ENCYCLOPEDIA, NEWSLETTERS, BOOK REVIEWS
________. 2006. “Entering Historical Sociology beyond the ‘Second Wave’.” Comparative and Historical Sociology: Newsletter of the Comparative-Historical Section of the American Sociological Association 17 (Fall).

________. 2006. “Disobedient Generation?” (review) Perspectives: Newsletter of the Theory Section of the American Sociological Association 28(4).

________. 2006. "Colonialism" in George Ritzer (ed.), The Blackwell Encyclopedia of Sociology. Blackwell Publishing.

________. 2006. "Decolonization" in George Ritzer (ed.), The Blackwell Encyclopedia of Sociology. Blackwell Publishing.

________. 2006. "Postcolonial theory" in Bryan Turner (ed.), The Cambridge Dictionary of Sociology. Cambridge University Press.

________. 2005. Review Essay of A. Kaplan’s Anarchy of Empire and J. Dauny’s Puerto Rican Nation on the Move. Social History 30(1)

________. 2006. "Syncretism" in Bryan Turner (ed.), The Cambridge Dictionary of Sociology. Cambridge University Press.


BOOKS IN PROGRESS
Go, Julian. Cycles of Global Power: the British and American Empires in Comparative Perspective, 1815-2005 (book monograph in preparation)











COURSES

SOCIOLOGY 708
Modern Sociological Theory
This course will introduce students to key theories and associated research programs in contemporary sociology. As an introductory theory course, it is extensive rather than intensive. We take a broad look at theoretical trends and schools of thought rather than an in-depth examination of any particular school or problematic. This should provide students with the tools necessary to develop their own theoretical interests and pursue further explorations of theory on their own accord. The first part of the course covers major theoretical developments in traditional American sociology since the Chicago School. We will cover symbolic interactionism, dramaturgical analysis, phenomenology, structural-functionalism, conflict theory and exchange theory. The second part turns to a different lineage of theoretical developments, tracing European social theory and critiques of social scientific epistemology. This part of the course covers the Frankfurt school, French structuralism, theories of structure and agency in Giddens and Bourdieu, the presumed post-structuralism of Michel Foucault, critical race and gender theory, and postmodern sociology.


SOCIOLOGY 408/808
Seminar: Ethnic, Race, and Minority Relations
This course, intended for graduate students and upper-level undergraduates, examines advanced sociological research and theory on race, ethnicity, and minority groups in the United States. While the main focus is upon race and ethnicity relations within the United States, we will also look at non-US contexts for comparative understanding. Further, we will examine theories on race and ethnicity that transcend the particularity of the US setting.

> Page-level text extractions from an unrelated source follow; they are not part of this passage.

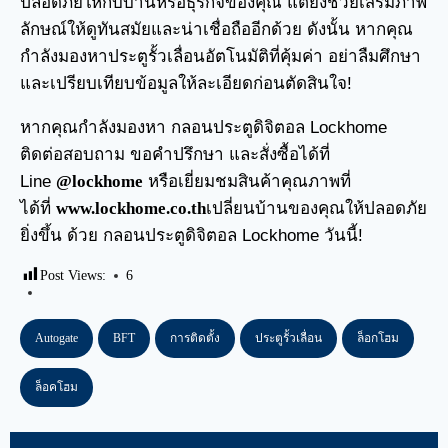
ปลอดภัยให้กับบ้านหรือธุรกิจของคุณ แต่ยังช่วยเสริมภาพ
ลักษณ์ให้ดูทันสมัยและน่าเชื่อถืออีกด้วย ดังนั้น หากคุณ
กำลังมองหาประตูรั้วเลื่อนอัตโนมัติที่คุ้มค่า อย่าลืมศึกษา
และเปรียบเทียบข้อมูลให้ละเอียดก่อนตัดสินใจ!
หากคุณกำลังมองหา กลอนประตูดิจิตอล Lockhome
ติดต่อสอบถาม ขอคำปรึกษา และสั่งซื้อได้ที่
Line
@lockhome
หรือเยี่ยมชมสินค้าคุณภาพที่
ได้ที่
www.lockhome.co.th
เปลี่ยนบ้านของคุณให้ปลอดภัย
ยิ่งขึ้น ด้วย กลอนประตูดิจิตอล Lockhome วันนี้!
Post Views:
6
Autogate
BFT
การติดตั้ง
ประตูรั้วเลื่อน
ล็อกโฮม
ล็อคโฮม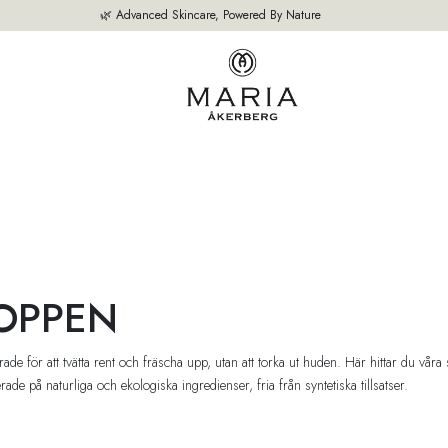
🌿 Advanced Skincare, Powered By Nature
M
VÅRA PRODUKTER
BÄSTSÄLJARE
OM OSS
EXPERTEN TIPS
OPPEN
ade för att tvätta rent och fräscha upp, utan att torka ut huden. Här hittar du 
de på naturliga och ekologiska ingredienser, fria från syntetiska tillsatser.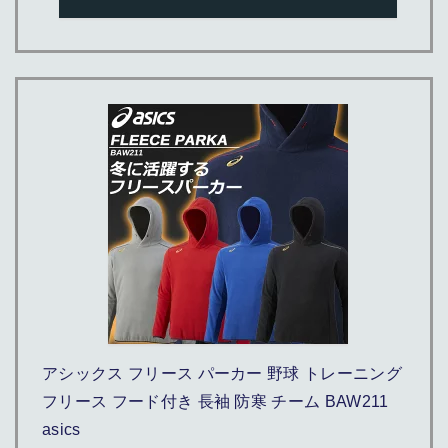
アシックス フリース パーカー 野球 トレーニング
フリース フード付き 長袖 防寒 チーム BAW211
asics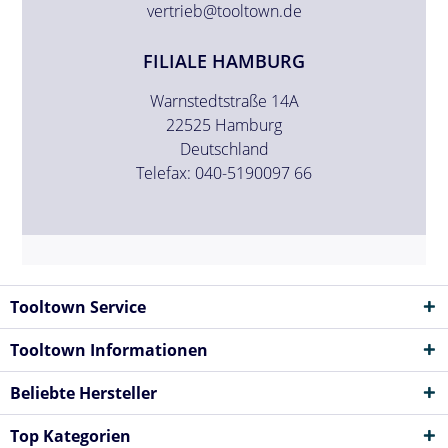
vertrieb@tooltown.de
FILIALE HAMBURG
Warnstedtstraße 14A
22525 Hamburg
Deutschland
Telefax: 040-5190097 66
Tooltown Service
Tooltown Informationen
Beliebte Hersteller
Top Kategorien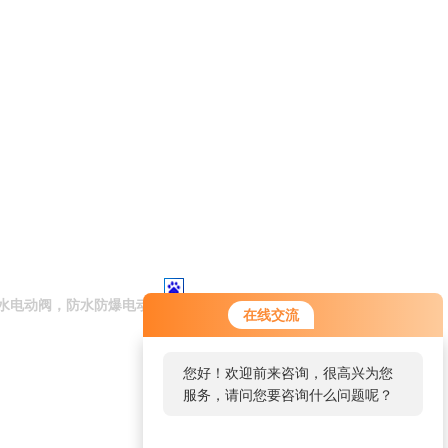
水电动阀，防水防爆电动阀
在线交流
您好！欢迎前来咨询，很高兴为您
服务，请问您要咨询什么问题呢？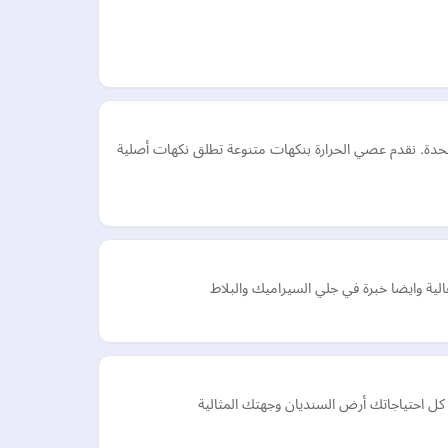
ن الإلكتروني في الإمارات العربية المتحدة. نقدم عصي الحرارة بنكهات متنوعة تطلق نكهات أصلية
ة وايضا خبرة في جلي السيراميك والبلاط
كل احتياجاتك أرض السنديان وجهتك المثالية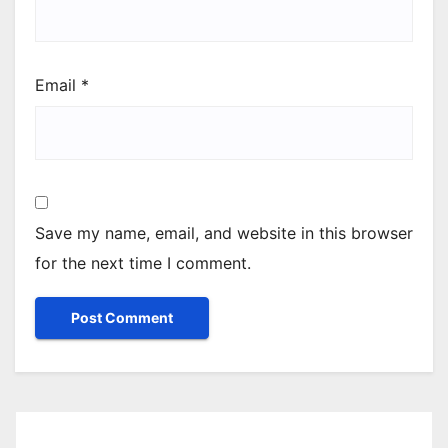
Email
*
Save my name, email, and website in this browser
for the next time I comment.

Themes include but are not restricted to: race and inequality, theories of racial stratification, violence against minority groups, imperialism and immigration, the constructedness of racial categories and “racialization”, the making of ethnic and racial identity, racialized regimes in the US and other countries, and the meanings of whiteness.


SOCIOLOGY 203
Introduction to Sociological Theories
This course will introduce students to the founding texts in sociological theory. We will read the primary works of Adam Smith, Karl Marx, Emile Durkheim, and Max Weber. We will see what they had to say about, among other things, the relationship between the self and society, the nature of social domination, the social bases of the economic market, how religion shapes how many hours people work, and the logic of (and immanent end to) modern capitalism.


SOCIOLOGY 534
Seminar: Modernity and Social Change
A systematic presentation of major theoretical issues in the areas of social change, modernization, and development. This semester we will pay particular attention to GLOBALIZATION. What are the causes of globalization? Of what, exactly, does it consist, and is it new or just something old?  How are global forces currently shaping our daily lives, from what we wear to what we eat? What is this thing called ‘global capitalism’ anyways, and who is in command of it - if anyone at all? Course materials include readings and films.